Mit steigender Kompensationsrate, wächst der Mut zu Neuem und der Glaube an sich selbst. Da kann man sich sogar zutrauen das Rauchen aufzugeben.
Unglaublich aber wahr, es hat funktioniert. Fünf lange Monate ohne Drogen, die letzten zwei sogar ohne Zigarretten. Jetzt nur noch die Prüfungen bestehen und in einen Sommer voller Lebensfreude eintauchen.
Man wacht auf... Völlig appart liegt man zusammengekauert auf seinem Bett und zieht das Resumé. Semesterferien seit einer Woche vorbei, kaum eine Prüfung bestanden, weil bei fast allen nicht anwesend, Drogenanteil im Blut viel zu hoch, Wohnung erstickt im Dreck, Konto leer, Gefühlslage nicht fassbar, die letzten zwei Monate in trüben dichten Nebel gehüllt.
Keine Kraft für Konsequenzen, weil keinen Glauben mehr daran.
So lange wie irgend möglich wird die Wahrheit ausgeblendet, zu schmerzhaft das Eingestehen.

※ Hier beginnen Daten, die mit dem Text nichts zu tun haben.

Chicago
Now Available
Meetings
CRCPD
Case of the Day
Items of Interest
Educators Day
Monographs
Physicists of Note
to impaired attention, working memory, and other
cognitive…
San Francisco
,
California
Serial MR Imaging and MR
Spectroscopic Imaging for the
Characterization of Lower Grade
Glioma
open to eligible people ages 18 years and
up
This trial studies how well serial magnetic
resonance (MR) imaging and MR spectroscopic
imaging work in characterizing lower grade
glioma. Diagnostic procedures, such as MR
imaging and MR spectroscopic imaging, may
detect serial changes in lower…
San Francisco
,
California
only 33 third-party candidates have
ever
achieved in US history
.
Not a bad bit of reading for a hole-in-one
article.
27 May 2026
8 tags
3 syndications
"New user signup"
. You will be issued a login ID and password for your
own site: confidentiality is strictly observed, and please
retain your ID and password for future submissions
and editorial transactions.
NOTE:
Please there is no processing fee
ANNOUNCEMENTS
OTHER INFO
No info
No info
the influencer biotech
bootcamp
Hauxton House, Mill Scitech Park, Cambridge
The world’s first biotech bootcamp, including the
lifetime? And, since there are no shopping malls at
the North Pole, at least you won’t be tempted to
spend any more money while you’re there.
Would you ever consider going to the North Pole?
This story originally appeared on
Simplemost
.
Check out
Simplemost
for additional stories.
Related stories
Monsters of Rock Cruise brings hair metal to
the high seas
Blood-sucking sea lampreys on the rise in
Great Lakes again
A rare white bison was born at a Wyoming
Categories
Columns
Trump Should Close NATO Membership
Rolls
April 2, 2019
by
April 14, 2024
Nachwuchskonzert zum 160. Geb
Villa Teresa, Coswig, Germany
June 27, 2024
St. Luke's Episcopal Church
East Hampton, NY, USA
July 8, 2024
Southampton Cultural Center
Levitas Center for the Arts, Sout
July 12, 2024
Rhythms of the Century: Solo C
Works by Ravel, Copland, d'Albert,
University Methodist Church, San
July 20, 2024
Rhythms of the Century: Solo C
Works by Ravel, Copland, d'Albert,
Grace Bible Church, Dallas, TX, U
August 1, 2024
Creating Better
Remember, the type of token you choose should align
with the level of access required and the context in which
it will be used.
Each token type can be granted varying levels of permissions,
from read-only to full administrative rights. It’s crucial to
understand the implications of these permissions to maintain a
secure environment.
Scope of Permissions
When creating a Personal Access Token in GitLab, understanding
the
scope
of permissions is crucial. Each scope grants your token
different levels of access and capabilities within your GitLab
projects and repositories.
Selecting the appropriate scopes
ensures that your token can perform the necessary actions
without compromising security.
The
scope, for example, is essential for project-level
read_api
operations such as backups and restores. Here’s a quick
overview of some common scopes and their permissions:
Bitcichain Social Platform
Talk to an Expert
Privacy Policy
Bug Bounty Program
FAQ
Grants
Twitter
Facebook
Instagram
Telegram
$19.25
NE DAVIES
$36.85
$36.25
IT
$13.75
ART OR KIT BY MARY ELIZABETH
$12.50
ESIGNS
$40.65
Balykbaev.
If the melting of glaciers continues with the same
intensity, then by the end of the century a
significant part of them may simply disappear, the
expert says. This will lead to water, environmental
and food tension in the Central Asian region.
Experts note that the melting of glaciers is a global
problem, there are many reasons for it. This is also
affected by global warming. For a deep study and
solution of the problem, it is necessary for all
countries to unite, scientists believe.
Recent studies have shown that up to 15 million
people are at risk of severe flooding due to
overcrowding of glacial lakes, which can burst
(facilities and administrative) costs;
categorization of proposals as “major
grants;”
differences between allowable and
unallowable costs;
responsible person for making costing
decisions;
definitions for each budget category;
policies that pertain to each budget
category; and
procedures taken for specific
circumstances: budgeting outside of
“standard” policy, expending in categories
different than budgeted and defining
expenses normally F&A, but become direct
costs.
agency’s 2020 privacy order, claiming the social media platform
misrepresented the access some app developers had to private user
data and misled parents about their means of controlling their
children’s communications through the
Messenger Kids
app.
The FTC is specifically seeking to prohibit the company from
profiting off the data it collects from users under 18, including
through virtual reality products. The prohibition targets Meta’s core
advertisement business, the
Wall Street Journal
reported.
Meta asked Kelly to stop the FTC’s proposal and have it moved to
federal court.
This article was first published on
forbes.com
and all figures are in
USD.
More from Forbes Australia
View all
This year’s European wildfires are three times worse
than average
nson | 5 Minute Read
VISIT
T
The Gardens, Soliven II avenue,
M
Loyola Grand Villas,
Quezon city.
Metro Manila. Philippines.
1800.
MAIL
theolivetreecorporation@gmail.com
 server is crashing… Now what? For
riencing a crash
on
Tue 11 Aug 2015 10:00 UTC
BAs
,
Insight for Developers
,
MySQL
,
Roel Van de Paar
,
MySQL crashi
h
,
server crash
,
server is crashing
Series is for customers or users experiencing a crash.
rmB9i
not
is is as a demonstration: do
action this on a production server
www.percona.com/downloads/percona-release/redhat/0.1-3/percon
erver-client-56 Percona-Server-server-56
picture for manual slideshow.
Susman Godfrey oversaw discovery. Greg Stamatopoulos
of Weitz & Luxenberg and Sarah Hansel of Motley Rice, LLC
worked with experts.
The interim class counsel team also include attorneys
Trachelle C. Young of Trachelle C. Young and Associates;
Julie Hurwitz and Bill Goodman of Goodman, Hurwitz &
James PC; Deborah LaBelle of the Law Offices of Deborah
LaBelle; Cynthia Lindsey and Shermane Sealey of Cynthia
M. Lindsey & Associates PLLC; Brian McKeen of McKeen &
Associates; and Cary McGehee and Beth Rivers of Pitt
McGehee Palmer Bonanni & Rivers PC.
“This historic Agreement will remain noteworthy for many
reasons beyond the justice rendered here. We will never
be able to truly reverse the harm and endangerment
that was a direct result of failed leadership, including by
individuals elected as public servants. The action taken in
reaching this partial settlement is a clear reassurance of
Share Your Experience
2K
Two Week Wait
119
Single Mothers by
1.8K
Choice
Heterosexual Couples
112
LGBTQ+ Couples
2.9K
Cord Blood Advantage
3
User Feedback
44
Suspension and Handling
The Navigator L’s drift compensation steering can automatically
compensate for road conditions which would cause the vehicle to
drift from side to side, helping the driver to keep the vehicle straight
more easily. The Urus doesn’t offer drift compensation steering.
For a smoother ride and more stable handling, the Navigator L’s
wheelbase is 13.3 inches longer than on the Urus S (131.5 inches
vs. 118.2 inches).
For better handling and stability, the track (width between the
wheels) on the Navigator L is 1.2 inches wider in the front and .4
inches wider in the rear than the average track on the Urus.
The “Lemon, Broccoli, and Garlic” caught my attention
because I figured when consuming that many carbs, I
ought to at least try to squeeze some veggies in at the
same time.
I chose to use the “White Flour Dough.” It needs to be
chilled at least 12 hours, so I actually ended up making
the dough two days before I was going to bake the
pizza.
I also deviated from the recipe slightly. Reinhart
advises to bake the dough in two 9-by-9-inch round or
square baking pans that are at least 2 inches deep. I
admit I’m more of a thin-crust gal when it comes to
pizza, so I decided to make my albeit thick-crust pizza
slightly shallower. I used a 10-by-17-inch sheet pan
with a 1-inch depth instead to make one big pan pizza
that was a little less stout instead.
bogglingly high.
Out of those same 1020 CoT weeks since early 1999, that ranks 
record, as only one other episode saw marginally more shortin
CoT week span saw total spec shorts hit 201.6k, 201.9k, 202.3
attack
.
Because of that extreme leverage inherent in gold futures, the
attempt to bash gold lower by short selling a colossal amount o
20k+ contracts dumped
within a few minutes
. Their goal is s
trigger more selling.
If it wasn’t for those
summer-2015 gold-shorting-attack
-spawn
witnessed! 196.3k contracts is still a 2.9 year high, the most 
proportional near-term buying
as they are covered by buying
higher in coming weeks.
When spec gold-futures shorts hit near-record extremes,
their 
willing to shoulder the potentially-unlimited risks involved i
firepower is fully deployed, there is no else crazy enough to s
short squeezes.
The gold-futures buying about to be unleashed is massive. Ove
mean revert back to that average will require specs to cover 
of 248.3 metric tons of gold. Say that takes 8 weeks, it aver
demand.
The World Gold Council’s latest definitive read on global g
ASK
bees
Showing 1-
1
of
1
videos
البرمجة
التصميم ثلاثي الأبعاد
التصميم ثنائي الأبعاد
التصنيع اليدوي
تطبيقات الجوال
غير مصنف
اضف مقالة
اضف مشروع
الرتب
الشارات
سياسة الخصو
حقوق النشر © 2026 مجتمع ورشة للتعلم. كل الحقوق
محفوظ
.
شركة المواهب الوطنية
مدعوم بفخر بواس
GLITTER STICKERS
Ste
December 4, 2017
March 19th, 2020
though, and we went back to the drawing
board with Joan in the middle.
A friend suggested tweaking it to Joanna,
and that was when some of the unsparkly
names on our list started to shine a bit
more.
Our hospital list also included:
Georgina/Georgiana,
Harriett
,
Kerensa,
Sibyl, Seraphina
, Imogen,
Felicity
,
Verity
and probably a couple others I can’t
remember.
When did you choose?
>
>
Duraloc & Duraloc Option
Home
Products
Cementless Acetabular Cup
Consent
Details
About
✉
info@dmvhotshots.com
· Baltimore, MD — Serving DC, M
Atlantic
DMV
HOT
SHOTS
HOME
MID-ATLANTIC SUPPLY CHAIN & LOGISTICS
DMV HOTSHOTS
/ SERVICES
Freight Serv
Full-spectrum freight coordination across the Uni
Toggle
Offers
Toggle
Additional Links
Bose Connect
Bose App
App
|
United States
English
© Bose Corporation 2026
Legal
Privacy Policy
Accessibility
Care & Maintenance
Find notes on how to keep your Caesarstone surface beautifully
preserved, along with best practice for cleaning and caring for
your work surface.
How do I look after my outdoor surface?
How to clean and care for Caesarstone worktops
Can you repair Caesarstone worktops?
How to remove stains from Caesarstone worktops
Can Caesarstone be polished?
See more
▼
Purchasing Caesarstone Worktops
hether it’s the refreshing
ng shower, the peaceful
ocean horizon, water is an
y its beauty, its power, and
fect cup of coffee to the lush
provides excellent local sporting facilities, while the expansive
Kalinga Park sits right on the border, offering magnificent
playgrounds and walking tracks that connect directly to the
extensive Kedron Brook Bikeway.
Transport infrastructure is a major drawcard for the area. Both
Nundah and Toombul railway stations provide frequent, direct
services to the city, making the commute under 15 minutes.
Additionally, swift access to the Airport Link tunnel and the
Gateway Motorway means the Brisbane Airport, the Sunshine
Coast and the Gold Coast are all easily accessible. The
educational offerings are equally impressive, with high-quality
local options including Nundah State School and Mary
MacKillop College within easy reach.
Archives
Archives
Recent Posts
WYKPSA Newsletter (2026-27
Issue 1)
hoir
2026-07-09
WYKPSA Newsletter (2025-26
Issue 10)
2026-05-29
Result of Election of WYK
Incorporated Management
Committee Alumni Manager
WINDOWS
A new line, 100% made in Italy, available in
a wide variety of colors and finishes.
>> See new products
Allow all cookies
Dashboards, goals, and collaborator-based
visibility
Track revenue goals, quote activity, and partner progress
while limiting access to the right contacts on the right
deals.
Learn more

Vermeindlich notgedrungen fristet man noch immer mit einem Bein im Dämmerzustand, versucht hier und da schönzureden, was nicht schönzureden ist, wohlwissend dass der nächste Schritt zwangsläufig einen Schlag ins Gesicht bedeutet, von dem man nicht sicher ist, ob man ihn nocheinmal einstecken kann. Wieder von vorne anfangen? Das ganze scheiß Spiel nochmal spielen? Und selbst wenn, mit welchen Erfolgsaussichten?
Was tun wenn Konsequenz und Resignation früher oder später immer wieder bei dem selben Punkt enden?
Da steht man nun, irgendwo zwischen Lachen und Weinen, und weiß was man zu tun hat.

Der Geist ist willig, der Geist ist schwach.
Und "verweile doch, du bist so schön" ist wirklich nicht drin.